My sixth grader’s science class is studying insects. They catch them live, freeze them, then pin them to a display board. They can now identify various moths and beetles, and are quite adept at describing metamorphosis, molting and more. They know about the emerald ash borer moving west across the U.S. and killing millions of tress. They know how delicate the dragonfly’s wings are and how hard to pin.
This weekend, my son brought home a movie to watch for extra credit. It was an hour and a half of bug-watching to music. The climax? Two snails making out to opera.
“Oh my god!” squealed the boys when they realized what they were watching.
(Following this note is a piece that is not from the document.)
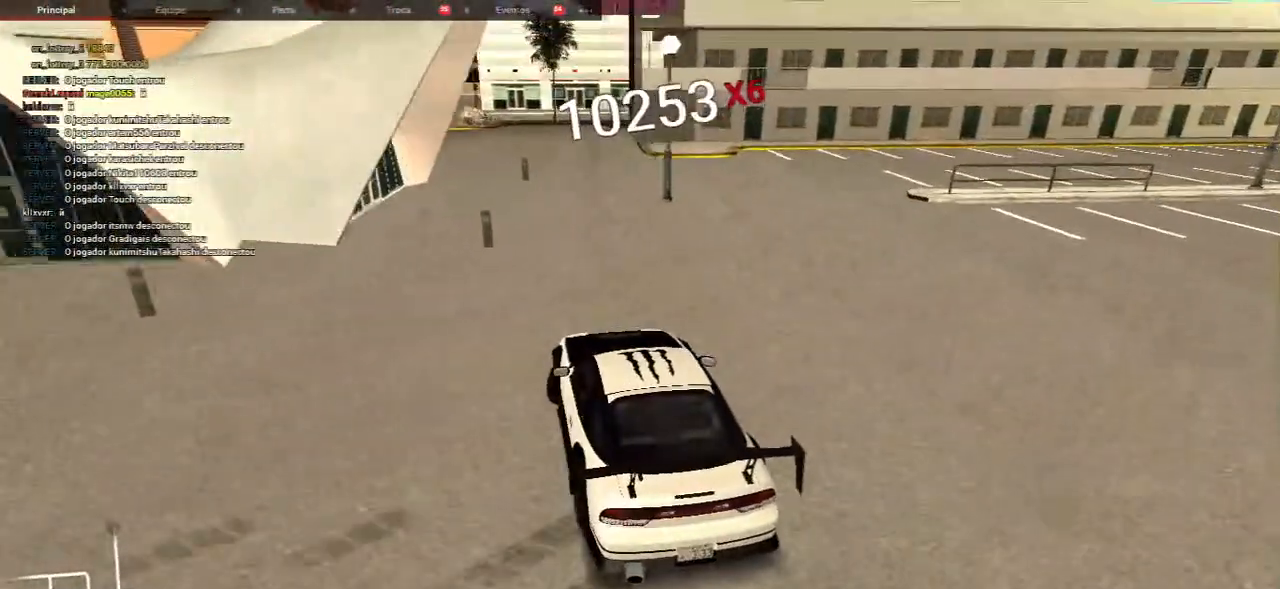
{"keys": ["w"], "mouse": [], "events": [[83, "d", "up"], [100, "w", "up"], [267, "w", "down"]]}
At 8:30 p.m. after a busy day of soccer and Lego Club and playing at the park, I was certain we would last ten minutes. My eyelids drooped.
But they did not stay closed for long. The sixth grader was creating dialogue with different bug voices. The first grader egged him on, rolling across the bed, giggling.
And the fifth grader kept yelling “gross!” or “no way!” or “that’s sick!”
Who knew bugs could be so entertaining?!
We watched the entire movie.
Then this morning, drinking coffee while sitting with our dog outside, I watched a bee briefly touch each leaf that had fallen to the ground and heard my son’s funny bee voice say, “Darn, no pollen. I’m so thirsty!”